By the end of his three-hour visit, Woodfin had documented nearly two dozen safety violations.

"We found little things, but we always do," Woodfin told Sheehan. "You got a lot more going right than you do heading in the wrong direction."

Sheehan, who requested the consulting visit, took issue with just one finding — that he buy four helmets for his fleet of all-terrain vehicles.

"So even on the dairy, guys got to wear a helmet?" he asked.

"Yeah, whatever the manufacturer recommends," Woodfin said.

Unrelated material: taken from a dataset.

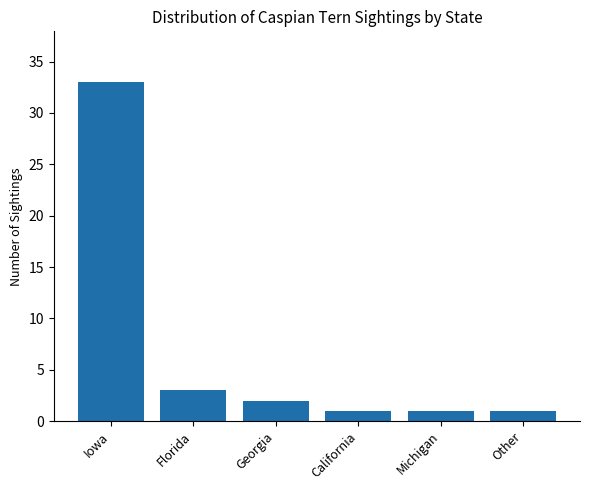

The chart shows a value of 1 at California. True or false?

True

Sheehan said he wanted a thorough review of his dairy to make sure his 38 workers are safe. A few years before he and his wife acquired the farm in 2011, two workers died in separate accidents. A cow trampled one, and a 1,500-pound hay bale fell on the other. Regulators looked at both deaths and found two serious violations in the hay bale incident, resulting in a $300 fine.

Altogether, Sheehan figures he'll spend about $2,000 to address the hazards Woodfin's team uncovered.

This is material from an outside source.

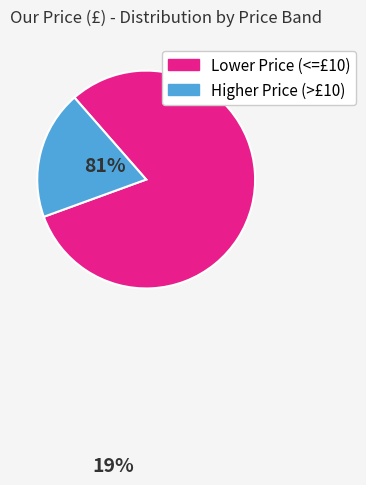

Which has a higher value, Higher Price (>£10) or Lower Price (<=£10)?

Lower Price (<=£10)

Washington farmers said complying with rules aimed at preventing accidents is usually affordable, and much better than the heartache and financial consequences of dealing with a fatality. Henke said most violations at farms can be addressed with improvements that cost a few hundred dollars.

"I think all of the things they pointed out can help us avoid an accident," said Sheehan, who grew up on a dairy farm in Rochester, Minn., that his relatives still operate. "It's going to take at least a day or two of my employees' time to go around and fix everything. A lot of the stuff they pointed out is not expensive. It just needs to get done."

jeff.meitrodt@startribune.com 612-673-4132ABOUT THIS SERIES

In researching this series, the Star Tribune obtained records from the U.S. Bureau of Labor Statistics for all deaths related to crop farming and livestock production from 1992 to 2013, the most recent data available. We excluded cases that BLS officials classified as unspecified because they could not determine whether the deaths involved farming or other types of agricultural operations, such as logging or fishing. The Star Tribune also reviewed thousands of death certificates to identify possible farming accidents in Minnesota. We obtained investigative records from sheriff's departments that responded to those accidents, as well as reports from the Minnesota Department of Labor and Industry and the Minnesota State Patrol. We also interviewed more than 100 people who lost a friend, co-worker or relative in a farming accident.

The Star Tribune calculated state fatality rates by comparing the number of farm deaths from 2003-2013 to the total number of farm workers in each state, including all operators, hired laborers, migrant workers and unpaid laborers. Worker data came from the 2012 census conducted by the U.S. Department of Agriculture.